The first task consists of identifying those words and phrases that are considered important for the document at hand(...)
The second task consists of finding the correct Wikipedia article that should be linked to a candidate keyword (...)
We designed and implemented a system that solves the “text wikification” problem in four steps, as illustrated in Figure 2.

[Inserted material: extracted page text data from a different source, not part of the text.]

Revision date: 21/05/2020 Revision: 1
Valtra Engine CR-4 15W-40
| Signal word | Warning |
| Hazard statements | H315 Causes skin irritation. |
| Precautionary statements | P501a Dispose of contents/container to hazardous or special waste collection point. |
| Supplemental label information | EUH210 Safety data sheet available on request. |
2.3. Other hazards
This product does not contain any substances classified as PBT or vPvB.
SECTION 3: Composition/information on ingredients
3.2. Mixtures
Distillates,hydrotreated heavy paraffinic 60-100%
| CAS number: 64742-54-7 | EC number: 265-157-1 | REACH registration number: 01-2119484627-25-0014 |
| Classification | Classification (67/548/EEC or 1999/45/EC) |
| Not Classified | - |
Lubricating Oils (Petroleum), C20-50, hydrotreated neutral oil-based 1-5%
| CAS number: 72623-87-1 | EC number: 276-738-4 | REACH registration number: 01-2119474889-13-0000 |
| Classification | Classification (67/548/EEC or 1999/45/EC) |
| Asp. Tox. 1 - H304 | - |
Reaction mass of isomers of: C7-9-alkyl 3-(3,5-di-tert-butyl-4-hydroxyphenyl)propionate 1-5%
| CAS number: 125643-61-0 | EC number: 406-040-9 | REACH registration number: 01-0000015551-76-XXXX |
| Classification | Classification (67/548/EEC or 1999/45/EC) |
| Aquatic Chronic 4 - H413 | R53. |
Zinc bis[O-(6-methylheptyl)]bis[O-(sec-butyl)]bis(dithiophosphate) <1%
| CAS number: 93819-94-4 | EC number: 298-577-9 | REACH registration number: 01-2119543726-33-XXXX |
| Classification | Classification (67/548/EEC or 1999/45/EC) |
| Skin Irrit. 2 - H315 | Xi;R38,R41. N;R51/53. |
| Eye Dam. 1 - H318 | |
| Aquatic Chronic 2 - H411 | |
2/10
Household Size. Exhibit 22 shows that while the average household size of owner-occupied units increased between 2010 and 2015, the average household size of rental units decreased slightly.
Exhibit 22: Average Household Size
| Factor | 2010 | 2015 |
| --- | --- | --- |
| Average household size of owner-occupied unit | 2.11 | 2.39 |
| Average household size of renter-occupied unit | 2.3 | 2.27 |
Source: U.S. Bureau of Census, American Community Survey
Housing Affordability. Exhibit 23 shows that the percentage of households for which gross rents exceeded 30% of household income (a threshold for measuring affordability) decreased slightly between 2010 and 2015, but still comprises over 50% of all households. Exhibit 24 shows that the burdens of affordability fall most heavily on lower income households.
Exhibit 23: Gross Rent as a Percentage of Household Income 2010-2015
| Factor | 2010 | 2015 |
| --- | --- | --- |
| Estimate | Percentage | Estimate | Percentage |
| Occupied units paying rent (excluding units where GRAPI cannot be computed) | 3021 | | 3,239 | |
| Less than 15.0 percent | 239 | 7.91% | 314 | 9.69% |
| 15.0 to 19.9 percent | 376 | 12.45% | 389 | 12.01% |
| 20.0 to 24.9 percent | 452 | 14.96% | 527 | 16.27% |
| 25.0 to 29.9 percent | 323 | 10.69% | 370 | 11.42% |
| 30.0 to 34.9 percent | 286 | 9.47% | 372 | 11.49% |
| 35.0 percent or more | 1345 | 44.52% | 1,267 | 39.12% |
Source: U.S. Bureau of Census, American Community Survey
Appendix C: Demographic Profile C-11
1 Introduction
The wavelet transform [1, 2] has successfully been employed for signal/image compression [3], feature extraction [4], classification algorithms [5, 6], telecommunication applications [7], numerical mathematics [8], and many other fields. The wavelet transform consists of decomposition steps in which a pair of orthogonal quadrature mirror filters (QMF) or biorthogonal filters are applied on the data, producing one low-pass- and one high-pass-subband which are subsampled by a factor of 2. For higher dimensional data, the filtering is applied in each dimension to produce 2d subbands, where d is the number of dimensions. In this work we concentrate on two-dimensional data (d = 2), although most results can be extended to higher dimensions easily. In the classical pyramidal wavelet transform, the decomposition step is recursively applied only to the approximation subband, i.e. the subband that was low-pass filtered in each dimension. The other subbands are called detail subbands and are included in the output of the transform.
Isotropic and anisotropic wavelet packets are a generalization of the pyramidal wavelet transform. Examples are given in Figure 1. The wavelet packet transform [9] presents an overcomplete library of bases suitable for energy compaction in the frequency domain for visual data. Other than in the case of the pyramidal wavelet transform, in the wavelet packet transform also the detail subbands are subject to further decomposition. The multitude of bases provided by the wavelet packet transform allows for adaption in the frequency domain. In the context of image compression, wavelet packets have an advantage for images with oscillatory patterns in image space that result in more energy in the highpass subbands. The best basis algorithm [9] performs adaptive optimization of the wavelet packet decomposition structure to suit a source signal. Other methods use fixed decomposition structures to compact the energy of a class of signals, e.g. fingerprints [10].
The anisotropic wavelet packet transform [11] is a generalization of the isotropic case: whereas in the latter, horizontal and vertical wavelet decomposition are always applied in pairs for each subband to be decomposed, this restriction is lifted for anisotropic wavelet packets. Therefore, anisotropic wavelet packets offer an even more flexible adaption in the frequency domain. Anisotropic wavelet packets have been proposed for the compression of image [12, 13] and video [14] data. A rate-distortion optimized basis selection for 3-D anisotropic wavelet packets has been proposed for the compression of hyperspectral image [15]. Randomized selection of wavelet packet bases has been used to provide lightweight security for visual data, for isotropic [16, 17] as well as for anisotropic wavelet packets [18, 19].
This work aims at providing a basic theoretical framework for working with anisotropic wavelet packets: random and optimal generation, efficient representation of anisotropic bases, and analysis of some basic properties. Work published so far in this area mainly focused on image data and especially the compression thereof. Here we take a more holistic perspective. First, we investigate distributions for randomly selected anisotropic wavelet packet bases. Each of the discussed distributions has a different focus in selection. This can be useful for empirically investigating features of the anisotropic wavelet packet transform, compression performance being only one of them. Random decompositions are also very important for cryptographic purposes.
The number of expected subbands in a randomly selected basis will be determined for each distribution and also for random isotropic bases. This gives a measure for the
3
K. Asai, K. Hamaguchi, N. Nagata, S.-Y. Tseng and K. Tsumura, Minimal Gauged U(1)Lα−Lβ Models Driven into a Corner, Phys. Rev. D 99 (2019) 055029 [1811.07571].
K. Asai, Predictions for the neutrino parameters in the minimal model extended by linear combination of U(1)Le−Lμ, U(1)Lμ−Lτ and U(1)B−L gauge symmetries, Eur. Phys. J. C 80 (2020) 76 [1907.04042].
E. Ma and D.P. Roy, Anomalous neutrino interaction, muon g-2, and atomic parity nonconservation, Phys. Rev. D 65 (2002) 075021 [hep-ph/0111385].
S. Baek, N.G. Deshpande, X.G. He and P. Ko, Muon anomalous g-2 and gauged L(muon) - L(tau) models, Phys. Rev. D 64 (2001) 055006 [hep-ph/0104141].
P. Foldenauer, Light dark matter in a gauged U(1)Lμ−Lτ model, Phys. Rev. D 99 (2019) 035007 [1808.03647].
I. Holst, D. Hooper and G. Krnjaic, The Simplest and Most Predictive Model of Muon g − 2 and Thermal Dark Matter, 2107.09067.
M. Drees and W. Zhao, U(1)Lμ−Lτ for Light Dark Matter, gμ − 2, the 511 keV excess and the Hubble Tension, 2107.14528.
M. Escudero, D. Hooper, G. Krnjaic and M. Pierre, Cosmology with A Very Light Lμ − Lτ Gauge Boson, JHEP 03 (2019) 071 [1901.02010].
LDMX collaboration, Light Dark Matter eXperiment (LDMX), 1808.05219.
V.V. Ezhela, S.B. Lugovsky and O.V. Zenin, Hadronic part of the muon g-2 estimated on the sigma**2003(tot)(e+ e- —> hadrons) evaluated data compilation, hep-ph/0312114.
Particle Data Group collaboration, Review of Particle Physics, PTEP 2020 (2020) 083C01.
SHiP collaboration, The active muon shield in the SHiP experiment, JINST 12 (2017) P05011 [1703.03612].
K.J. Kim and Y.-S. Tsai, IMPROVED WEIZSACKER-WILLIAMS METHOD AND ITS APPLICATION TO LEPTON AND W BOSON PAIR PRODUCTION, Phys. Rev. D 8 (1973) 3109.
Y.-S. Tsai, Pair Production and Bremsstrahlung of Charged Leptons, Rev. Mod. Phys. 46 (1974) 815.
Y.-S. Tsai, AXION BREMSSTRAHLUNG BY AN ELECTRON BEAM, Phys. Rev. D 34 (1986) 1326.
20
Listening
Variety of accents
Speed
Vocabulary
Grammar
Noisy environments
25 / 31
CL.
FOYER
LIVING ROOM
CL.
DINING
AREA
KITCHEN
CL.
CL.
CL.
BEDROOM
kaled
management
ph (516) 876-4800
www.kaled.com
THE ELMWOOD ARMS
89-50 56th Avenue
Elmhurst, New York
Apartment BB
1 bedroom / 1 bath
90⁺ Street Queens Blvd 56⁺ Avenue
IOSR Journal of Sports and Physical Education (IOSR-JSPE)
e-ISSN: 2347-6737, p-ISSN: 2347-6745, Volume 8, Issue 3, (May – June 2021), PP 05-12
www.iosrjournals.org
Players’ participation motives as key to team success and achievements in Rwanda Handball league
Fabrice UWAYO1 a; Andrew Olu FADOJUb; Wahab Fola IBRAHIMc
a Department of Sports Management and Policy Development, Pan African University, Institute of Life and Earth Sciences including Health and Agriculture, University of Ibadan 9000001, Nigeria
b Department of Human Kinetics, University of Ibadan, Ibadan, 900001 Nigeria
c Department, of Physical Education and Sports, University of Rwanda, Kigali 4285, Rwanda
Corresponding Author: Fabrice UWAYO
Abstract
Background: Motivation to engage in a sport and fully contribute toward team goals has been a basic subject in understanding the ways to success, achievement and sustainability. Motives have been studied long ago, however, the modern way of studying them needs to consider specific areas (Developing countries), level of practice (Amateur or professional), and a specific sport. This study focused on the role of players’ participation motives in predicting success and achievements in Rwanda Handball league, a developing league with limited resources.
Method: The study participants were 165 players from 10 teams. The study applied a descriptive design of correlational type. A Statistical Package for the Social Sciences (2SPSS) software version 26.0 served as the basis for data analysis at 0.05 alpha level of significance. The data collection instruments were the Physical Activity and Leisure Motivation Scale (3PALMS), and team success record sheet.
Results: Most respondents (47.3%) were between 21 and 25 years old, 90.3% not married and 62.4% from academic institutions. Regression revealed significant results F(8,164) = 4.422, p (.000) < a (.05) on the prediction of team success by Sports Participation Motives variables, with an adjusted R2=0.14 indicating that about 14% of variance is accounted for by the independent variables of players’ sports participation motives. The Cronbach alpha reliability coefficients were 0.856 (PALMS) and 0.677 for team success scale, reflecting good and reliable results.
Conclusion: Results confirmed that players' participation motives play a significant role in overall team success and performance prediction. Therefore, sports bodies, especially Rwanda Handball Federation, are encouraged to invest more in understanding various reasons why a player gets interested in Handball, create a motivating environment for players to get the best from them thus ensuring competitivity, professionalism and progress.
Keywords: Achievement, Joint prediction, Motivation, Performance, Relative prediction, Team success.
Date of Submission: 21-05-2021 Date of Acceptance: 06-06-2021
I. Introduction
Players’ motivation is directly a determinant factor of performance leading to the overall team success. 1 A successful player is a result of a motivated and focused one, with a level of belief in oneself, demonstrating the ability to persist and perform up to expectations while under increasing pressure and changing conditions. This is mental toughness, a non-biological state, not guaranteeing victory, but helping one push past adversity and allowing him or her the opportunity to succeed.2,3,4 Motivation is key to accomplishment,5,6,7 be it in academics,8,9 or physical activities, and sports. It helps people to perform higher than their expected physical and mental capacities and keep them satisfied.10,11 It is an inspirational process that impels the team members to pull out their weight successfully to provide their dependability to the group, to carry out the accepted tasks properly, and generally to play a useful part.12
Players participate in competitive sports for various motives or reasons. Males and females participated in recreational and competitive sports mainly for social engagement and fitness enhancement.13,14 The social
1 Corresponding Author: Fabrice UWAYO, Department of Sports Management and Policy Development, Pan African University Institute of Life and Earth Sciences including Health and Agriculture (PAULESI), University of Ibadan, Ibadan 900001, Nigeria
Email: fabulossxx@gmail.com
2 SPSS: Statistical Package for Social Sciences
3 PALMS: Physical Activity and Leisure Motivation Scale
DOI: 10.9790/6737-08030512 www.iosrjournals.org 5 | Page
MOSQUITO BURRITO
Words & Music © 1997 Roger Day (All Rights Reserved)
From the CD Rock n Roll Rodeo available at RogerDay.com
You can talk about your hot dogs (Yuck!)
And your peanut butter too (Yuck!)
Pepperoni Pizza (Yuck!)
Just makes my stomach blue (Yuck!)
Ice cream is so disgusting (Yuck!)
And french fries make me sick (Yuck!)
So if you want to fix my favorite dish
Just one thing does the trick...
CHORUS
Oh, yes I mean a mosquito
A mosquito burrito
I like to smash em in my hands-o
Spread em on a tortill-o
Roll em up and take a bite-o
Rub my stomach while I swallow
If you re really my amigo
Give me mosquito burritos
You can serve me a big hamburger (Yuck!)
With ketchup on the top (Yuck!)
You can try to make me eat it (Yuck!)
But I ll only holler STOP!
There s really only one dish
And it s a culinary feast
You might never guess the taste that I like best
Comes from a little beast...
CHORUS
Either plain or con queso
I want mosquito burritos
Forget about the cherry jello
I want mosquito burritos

Figure 2: The architecture of the system for automatic text wikification.
- QUOTE: Given a text or hypertext document, we define “text wikification” as the task of automatically extracting the most important words and phrases in the document, and identifying for each such keyword the appropriate link to a Wikipedia article. This is the typical task performed by the Wikipedia users when contributing articles to the Wikipedia repository(...) Automatic text wikification implies solutions for the two main tasks performed by a Wikipedia contributor when adding links to an article: (1) keyword extraction, and (2) link disambiguation.